How does one calculate this for a simple continuum. The is only a single value for momentum at any point in space.

 

[Ken G]

How does one calculate this for a simple continuum. The is only a single value for momentum at any point in space.

The momentums are associated with each particle, not each point. So you pick your hypothetical surface, and count the particles going across, and add their momentums, but particles going one way get a positive count and particles going the other way get a negative count. Since it is their momentums that you are accumulating, a negative count of a negative momentum adds positively to the momentum flux total. That's how vector fluxes always work (see Ibix above).

 

[Frabjous]

The momentums are associated with each particle, not each point. So you pick your hypothetical surface, and count the particles going across, and add their momentums, but particles going one way get a positive count and particles going the other way get a negative count. Since it is their momentums that you are accumulating, a negative count of a negative momentum adds positively to the momentum flux total. That's how vector fluxes always work.

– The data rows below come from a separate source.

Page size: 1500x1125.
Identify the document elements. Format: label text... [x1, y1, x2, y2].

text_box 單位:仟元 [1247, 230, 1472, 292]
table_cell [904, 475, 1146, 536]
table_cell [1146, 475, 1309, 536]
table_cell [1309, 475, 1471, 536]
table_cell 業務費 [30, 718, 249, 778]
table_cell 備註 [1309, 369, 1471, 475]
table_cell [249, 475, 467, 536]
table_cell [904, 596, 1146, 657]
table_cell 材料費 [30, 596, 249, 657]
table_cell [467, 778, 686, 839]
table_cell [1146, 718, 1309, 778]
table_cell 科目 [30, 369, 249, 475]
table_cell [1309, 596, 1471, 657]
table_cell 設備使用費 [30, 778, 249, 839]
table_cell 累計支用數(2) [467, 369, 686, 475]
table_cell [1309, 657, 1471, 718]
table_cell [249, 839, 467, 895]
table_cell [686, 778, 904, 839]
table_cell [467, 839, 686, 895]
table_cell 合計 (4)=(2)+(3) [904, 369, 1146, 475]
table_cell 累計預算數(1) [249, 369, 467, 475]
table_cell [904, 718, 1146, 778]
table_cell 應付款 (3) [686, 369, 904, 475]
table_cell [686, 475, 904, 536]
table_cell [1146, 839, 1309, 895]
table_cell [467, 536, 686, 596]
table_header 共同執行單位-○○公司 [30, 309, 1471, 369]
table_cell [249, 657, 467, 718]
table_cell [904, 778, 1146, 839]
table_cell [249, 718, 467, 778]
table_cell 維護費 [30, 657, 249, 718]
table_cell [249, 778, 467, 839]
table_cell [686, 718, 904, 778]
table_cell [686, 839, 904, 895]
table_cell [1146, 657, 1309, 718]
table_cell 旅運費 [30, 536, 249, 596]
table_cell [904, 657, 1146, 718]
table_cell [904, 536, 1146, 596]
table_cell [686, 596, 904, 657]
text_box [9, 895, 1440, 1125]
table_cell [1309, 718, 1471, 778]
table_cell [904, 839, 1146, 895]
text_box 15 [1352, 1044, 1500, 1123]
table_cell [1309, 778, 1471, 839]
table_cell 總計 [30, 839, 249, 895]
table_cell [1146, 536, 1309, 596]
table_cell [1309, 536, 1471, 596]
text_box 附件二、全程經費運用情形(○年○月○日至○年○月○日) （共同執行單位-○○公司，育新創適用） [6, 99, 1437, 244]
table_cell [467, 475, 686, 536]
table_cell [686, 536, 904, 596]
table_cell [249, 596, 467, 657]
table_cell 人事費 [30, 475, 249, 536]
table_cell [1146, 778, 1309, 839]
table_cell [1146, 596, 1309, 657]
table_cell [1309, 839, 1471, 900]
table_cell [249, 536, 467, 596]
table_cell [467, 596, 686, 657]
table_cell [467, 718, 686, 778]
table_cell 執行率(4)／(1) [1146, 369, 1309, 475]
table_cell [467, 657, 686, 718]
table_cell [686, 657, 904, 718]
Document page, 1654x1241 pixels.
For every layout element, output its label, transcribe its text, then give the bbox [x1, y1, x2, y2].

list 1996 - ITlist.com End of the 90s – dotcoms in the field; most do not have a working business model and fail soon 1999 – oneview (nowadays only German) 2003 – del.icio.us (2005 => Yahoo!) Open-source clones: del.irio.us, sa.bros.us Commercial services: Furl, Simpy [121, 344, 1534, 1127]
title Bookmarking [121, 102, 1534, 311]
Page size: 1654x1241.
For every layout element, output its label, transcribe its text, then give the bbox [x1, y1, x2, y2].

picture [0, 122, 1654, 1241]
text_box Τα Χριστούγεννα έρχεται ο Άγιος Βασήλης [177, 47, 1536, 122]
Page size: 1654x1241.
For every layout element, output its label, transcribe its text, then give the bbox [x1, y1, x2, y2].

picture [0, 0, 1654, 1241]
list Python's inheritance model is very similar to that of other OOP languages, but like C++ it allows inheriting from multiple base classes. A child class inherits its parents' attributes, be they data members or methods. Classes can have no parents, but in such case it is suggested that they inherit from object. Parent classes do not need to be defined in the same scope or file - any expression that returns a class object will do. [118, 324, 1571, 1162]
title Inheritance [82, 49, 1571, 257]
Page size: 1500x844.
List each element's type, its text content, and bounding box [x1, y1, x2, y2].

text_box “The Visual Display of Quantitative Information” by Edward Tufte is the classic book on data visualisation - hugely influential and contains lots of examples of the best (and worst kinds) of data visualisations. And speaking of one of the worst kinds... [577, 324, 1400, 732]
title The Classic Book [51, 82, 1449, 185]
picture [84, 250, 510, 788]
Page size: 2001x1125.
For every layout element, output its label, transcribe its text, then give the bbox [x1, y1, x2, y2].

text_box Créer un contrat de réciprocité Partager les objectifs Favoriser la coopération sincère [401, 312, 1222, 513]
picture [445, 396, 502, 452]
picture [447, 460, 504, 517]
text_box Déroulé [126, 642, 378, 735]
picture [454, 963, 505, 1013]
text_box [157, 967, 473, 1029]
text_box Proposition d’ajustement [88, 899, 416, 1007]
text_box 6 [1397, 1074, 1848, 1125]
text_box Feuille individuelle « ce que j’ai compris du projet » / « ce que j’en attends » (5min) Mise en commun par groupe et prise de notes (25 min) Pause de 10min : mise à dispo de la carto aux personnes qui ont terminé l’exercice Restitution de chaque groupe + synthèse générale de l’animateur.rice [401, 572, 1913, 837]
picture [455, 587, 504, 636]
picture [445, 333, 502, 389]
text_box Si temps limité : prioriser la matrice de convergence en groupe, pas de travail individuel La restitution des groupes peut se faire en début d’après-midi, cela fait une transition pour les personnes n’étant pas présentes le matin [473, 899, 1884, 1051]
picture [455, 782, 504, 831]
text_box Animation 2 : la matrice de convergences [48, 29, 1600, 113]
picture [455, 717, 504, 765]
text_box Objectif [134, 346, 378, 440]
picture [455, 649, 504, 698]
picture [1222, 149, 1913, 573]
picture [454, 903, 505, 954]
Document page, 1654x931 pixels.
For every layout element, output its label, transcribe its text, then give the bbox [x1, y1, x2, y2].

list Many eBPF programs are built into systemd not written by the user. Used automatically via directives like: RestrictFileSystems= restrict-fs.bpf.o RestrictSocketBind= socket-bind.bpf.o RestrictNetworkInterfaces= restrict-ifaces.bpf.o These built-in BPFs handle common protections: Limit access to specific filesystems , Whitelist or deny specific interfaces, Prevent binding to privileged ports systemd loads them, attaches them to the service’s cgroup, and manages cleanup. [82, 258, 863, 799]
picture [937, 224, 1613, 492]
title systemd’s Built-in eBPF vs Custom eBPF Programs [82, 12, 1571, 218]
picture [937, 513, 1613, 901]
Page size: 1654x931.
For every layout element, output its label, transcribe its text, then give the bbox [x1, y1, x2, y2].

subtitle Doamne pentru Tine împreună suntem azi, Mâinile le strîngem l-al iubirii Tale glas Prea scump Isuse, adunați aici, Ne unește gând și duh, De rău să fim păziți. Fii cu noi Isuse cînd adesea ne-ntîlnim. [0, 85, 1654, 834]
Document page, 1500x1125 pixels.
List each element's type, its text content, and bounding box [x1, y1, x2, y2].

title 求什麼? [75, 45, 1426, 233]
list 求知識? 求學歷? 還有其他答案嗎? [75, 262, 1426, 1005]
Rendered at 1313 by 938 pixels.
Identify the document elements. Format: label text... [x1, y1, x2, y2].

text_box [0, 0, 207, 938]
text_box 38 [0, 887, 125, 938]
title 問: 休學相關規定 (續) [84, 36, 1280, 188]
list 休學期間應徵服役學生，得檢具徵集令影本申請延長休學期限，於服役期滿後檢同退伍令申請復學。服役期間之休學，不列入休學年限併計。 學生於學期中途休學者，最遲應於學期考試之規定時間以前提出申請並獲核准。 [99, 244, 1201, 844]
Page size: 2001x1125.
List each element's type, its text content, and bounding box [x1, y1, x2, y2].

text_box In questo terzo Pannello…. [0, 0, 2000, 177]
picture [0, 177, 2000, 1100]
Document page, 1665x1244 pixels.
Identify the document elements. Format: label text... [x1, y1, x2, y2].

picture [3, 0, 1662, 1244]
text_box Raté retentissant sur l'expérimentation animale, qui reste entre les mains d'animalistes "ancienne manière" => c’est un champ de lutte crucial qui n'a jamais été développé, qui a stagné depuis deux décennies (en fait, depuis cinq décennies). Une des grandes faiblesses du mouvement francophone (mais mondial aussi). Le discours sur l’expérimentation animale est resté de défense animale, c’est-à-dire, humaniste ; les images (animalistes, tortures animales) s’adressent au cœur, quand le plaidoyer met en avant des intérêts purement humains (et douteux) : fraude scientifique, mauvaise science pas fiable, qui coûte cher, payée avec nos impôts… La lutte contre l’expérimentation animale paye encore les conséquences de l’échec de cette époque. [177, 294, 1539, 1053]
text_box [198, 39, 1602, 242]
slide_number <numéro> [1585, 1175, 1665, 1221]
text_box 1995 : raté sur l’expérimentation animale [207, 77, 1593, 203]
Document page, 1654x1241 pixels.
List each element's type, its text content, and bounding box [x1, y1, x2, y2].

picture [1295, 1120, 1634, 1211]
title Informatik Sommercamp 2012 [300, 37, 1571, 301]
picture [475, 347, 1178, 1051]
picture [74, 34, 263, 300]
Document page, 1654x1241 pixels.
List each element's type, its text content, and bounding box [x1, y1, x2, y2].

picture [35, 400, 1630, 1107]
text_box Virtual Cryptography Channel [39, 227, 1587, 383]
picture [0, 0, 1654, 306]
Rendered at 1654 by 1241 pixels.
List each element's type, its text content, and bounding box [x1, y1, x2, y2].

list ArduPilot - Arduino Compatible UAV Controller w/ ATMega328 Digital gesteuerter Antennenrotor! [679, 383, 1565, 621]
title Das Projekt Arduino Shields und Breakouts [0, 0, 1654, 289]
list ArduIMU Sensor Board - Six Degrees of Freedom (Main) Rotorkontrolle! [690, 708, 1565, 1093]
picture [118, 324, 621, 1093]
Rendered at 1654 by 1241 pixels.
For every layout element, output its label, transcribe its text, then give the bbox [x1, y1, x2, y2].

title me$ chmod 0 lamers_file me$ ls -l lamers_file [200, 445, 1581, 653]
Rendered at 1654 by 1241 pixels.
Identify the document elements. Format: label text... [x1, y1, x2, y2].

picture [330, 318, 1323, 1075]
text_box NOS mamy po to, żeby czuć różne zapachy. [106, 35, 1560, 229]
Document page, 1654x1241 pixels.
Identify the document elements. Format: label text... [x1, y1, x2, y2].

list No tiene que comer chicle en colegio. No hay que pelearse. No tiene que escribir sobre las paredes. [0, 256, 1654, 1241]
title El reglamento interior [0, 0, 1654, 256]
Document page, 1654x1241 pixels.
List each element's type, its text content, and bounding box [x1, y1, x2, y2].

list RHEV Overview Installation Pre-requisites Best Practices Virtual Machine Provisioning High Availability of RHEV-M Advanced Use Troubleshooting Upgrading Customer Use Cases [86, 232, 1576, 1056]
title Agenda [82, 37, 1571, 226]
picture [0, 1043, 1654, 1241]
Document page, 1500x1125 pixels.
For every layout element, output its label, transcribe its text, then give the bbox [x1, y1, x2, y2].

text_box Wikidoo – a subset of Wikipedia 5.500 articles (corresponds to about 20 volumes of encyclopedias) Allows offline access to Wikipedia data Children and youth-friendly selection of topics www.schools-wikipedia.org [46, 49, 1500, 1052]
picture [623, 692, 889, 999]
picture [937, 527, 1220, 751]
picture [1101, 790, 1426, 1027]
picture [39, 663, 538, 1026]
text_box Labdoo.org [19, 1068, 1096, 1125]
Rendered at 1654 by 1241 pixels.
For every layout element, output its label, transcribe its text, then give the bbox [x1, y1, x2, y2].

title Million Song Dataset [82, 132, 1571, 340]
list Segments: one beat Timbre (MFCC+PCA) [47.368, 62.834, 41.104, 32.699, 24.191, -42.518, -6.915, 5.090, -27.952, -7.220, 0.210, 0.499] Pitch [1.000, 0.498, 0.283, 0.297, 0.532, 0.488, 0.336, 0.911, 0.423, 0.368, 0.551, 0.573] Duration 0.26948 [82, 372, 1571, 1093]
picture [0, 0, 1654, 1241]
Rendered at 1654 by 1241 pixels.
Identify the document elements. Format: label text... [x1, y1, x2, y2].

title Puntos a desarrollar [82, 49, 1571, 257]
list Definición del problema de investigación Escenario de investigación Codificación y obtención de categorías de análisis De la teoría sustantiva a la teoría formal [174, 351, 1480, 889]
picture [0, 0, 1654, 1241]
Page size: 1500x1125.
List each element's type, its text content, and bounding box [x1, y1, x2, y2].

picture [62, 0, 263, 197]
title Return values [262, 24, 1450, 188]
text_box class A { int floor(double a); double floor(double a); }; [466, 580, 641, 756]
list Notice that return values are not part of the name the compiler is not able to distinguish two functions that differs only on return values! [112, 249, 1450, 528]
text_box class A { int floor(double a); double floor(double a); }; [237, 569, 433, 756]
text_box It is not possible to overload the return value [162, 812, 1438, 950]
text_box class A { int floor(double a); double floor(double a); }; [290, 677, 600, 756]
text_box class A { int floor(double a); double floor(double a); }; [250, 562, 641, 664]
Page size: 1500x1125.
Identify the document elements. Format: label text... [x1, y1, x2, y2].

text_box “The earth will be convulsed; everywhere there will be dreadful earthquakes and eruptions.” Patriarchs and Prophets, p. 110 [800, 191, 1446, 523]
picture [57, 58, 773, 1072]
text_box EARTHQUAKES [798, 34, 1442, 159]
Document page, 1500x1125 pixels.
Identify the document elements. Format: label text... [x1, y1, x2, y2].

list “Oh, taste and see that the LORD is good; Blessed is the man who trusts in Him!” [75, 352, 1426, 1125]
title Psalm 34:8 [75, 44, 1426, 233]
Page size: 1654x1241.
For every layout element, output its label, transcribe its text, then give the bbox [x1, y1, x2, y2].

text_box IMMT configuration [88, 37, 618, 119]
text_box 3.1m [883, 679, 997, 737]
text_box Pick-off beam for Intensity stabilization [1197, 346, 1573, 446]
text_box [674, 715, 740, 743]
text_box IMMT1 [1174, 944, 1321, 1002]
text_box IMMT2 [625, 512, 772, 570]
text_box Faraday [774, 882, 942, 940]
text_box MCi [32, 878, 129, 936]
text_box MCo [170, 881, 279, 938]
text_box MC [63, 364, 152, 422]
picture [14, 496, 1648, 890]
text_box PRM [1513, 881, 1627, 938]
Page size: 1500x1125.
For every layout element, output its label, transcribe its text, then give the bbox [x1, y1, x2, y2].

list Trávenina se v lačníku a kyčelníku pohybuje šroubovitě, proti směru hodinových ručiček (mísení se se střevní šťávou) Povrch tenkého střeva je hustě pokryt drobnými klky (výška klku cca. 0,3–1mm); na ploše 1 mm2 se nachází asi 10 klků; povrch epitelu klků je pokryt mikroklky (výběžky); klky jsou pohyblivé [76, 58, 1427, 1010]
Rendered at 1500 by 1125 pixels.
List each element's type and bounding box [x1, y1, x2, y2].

I understand the particle definition. I am missing how the momentum flux definition applies to a continuum.

 

[Ken G]

I understand the particle definition. I do not understand how the momentum flux definition applies to a continuum.

Momentum flux definitions are particle definitions, so I'm not seeing why you are distinguishing them.

 

[Frabjous]

Momentum flux definitions are particle definitions, so I'm not seeing why you are distinguishing them.

It was not clear that your post 11 only applied to particles. Thanks.

 

[Ken G]

Perhaps you are thinking in terms of the radiation intensity, but one can regard that as coming from a photon flux, so it's still a particle definition. But either way, the bottom line is there are two powers of the direction cosine normal to the surface when you do the integral, one because of the flux rate and the other because of the vectors being added. So it's positive either way you look at it.

 

[vanhees71]

Also, it's a tensor that acts like a constant times the identity matrix expressly when the particles are isotropic, which ironically means that pressure only takes its common meaning in the isotropic case, so that's not the weird case, it is the common case!

That's the only correct definition! As any stress also pressure is a tensor. It's defined in a fluid, which by definition is isotropic in the local rest frame of the fluid cell. By definition it's defined in Cartesian coordinates as $\sigma_{jk}=-P\delta_{jk}$.

https://en.wikipedia.org/wiki/Cauchy_stress_tensor

 

[Ken G]

Yes, my point is that isotropy is not the situation where pressure is hard to understand, it is the idealization that simplifies the concept of a momentum flux density.